What you are asked to do:
Please retype the data below line for line and leave out every picture.

Data:
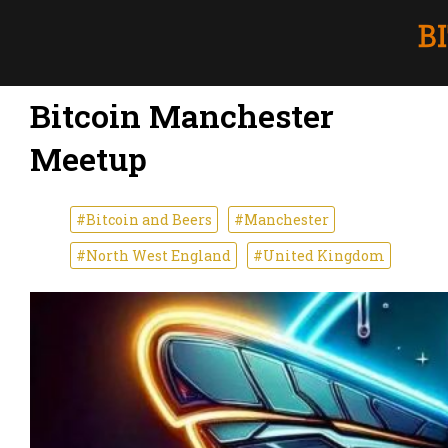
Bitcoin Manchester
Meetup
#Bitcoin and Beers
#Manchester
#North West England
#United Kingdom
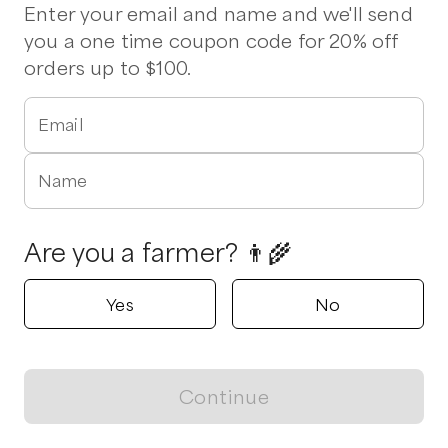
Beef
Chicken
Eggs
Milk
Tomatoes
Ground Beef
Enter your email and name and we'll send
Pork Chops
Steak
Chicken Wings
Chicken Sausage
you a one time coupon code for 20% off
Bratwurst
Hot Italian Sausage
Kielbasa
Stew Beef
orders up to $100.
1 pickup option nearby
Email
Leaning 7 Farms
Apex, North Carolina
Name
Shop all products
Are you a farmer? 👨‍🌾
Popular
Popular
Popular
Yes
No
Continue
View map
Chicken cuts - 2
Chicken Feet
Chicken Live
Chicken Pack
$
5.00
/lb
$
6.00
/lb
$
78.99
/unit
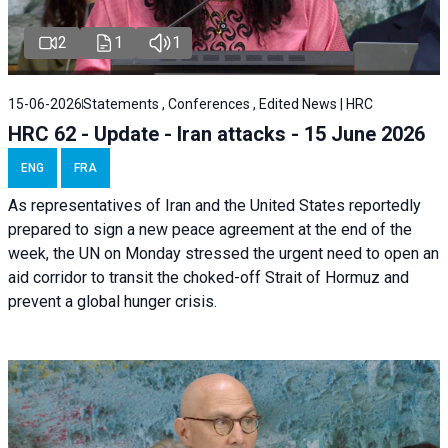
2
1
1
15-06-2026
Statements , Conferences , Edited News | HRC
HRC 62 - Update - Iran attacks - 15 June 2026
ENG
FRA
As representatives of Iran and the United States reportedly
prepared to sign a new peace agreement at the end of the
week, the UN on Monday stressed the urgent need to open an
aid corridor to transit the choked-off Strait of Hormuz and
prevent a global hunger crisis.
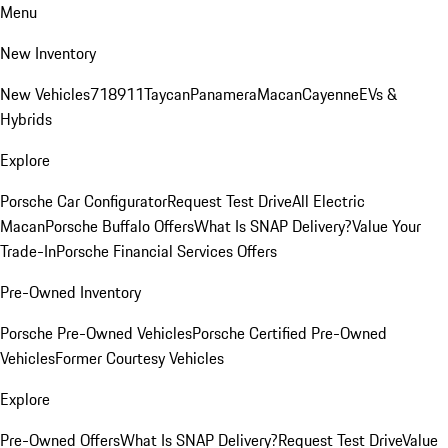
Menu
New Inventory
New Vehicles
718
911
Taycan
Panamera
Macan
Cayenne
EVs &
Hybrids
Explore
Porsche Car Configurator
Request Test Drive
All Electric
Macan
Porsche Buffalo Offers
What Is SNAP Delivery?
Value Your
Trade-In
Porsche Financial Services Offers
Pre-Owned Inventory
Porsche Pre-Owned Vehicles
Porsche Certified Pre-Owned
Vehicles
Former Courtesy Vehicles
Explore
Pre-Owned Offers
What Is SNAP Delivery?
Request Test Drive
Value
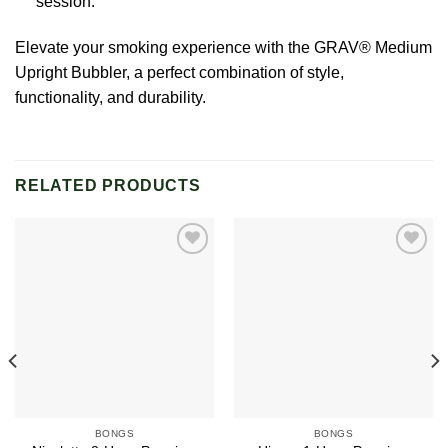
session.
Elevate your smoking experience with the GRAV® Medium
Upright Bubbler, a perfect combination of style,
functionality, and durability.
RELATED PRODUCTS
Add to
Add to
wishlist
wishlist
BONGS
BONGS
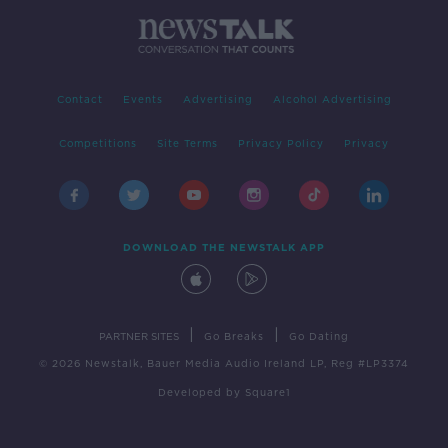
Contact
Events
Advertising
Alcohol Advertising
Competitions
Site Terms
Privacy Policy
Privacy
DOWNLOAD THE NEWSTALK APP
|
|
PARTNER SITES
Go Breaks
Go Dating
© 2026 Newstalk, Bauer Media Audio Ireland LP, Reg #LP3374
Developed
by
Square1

Reply:
Bitcoin Manchester
Meetup
#Bitcoin and Beers
#Manchester
#North West England
#United Kingdom
Beef
Chicken
Eggs
Milk
Tomatoes
Ground Beef
Enter your email and name and we'll send
Pork Chops
Steak
Chicken Wings
Chicken Sausage
you a one time coupon code for 20% off
Bratwurst
Hot Italian Sausage
Kielbasa
Stew Beef
orders up to $100.
1 pickup option nearby
Email
Leaning 7 Farms
Apex, North Carolina
Name
Shop all products
Are you a farmer? 👨‍🌾
Popular
Popular
Popular
Yes
No
Continue
View map
Chicken cuts - 2
Chicken Feet
Chicken Live
Chicken Pack
$
5.00
/lb
$
6.00
/lb
$
78.99
/unit
2
1
1
15-06-2026
Statements , Conferences , Edited News | HRC
HRC 62 - Update - Iran attacks - 15 June 2026
ENG
FRA
As representatives of Iran and the United States reportedly
prepared to sign a new peace agreement at the end of the
week, the UN on Monday stressed the urgent need to open an
aid corridor to transit the choked-off Strait of Hormuz and
prevent a global hunger crisis.
Menu
New Inventory
New Vehicles
718
911
Taycan
Panamera
Macan
Cayenne
EVs &
Hybrids
Explore
Porsche Car Configurator
Request Test Drive
All Electric
Macan
Porsche Buffalo Offers
What Is SNAP Delivery?
Value Your
Trade-In
Porsche Financial Services Offers
Pre-Owned Inventory
Porsche Pre-Owned Vehicles
Porsche Certified Pre-Owned
Vehicles
Former Courtesy Vehicles
Explore
Pre-Owned Offers
What Is SNAP Delivery?
Request Test Drive
Value
session.
Elevate your smoking experience with the GRAV® Medium
Upright Bubbler, a perfect combination of style,
functionality, and durability.
RELATED PRODUCTS
Add to
Add to
wishlist
wishlist
BONGS
BONGS
Contact
Events
Advertising
Alcohol Advertising
Competitions
Site Terms
Privacy Policy
Privacy
DOWNLOAD THE NEWSTALK APP
|
|
PARTNER SITES
Go Breaks
Go Dating
© 2026 Newstalk, Bauer Media Audio Ireland LP, Reg #LP3374
Developed
by
Square1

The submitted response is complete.